> [Goal of the exercise] Report every line in the records that contains the word "Bank".

[Extracted page text data]

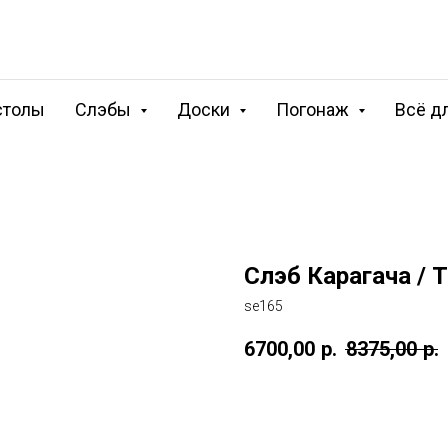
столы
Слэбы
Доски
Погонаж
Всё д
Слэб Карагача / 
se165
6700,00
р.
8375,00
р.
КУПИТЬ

--

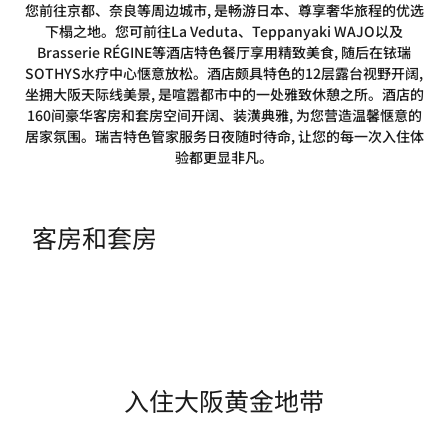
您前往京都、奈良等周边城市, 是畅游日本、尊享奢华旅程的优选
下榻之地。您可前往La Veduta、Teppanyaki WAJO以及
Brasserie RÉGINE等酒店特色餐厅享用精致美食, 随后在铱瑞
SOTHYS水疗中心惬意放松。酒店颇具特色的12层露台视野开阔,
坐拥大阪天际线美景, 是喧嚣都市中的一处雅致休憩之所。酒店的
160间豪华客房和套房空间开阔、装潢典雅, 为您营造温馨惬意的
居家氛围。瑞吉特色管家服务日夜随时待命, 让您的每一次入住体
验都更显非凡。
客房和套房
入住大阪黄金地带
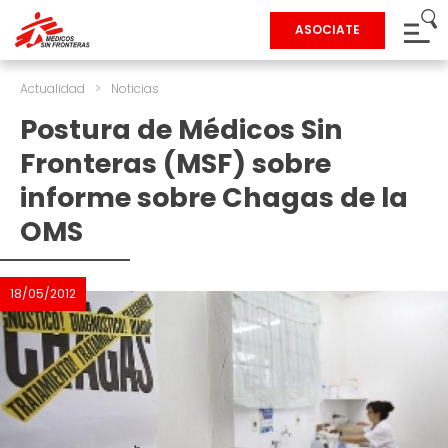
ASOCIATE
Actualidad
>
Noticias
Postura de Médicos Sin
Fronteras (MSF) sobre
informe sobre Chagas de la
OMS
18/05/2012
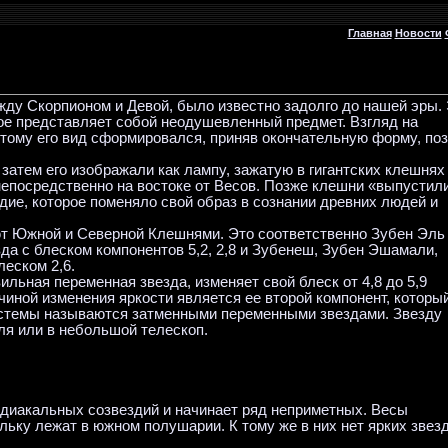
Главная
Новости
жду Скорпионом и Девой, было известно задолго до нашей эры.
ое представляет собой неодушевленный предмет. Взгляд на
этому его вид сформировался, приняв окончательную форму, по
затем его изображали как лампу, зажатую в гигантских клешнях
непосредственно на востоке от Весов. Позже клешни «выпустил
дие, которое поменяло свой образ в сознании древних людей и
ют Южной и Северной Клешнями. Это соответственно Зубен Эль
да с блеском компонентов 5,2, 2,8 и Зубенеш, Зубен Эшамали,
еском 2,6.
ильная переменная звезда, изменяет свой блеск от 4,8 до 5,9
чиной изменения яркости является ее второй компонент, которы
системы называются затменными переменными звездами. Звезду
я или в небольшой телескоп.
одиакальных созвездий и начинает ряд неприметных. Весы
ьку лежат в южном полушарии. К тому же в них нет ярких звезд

...

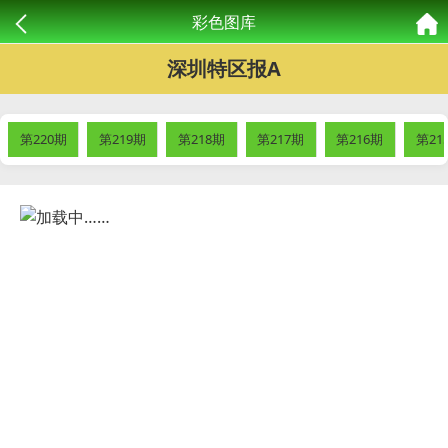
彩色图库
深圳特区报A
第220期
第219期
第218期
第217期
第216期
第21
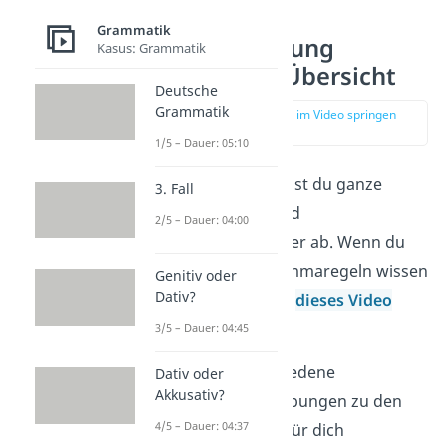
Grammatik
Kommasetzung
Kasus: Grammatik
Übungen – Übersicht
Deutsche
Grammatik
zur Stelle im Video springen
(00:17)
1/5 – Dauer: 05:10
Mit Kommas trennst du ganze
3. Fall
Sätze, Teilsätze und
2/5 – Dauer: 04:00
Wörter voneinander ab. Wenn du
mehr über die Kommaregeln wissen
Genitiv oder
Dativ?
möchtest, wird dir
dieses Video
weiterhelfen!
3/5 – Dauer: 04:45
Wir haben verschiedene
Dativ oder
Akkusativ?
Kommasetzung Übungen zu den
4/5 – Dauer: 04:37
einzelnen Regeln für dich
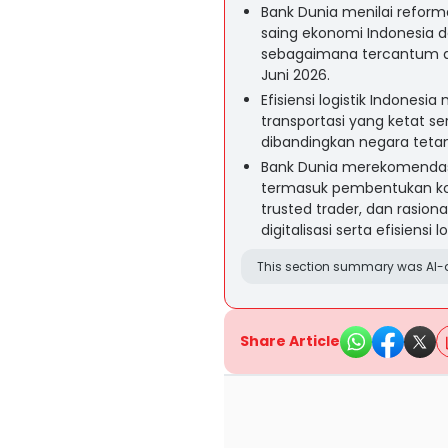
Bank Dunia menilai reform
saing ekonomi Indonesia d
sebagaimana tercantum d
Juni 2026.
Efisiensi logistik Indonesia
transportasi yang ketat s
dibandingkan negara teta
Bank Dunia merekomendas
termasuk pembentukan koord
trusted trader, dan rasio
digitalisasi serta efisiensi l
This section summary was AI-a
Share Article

> [Result of this task]
Bank Dunia menilai reform
Bank Dunia merekomendas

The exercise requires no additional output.